[Extracted page text data]
------------------------
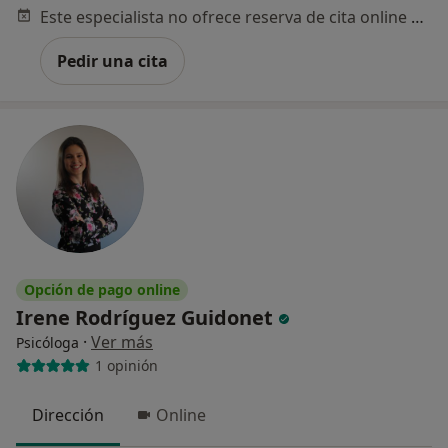
Este especialista no ofrece reserva de cita online en esta dirección.
Pedir una cita
Opción de pago online
Irene Rodríguez Guidonet
·
Ver más
Psicóloga
1 opinión
Dirección
Online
------------------------
Your assignment: Please transcribe all of the entries exactly and omit any picture they hold.

Solution for this task:
Este especialista no ofrece reserva de cita online en esta dirección.
Pedir una cita
Opción de pago online
Irene Rodríguez Guidonet
·
Ver más
Psicóloga
1 opinión
Dirección
Online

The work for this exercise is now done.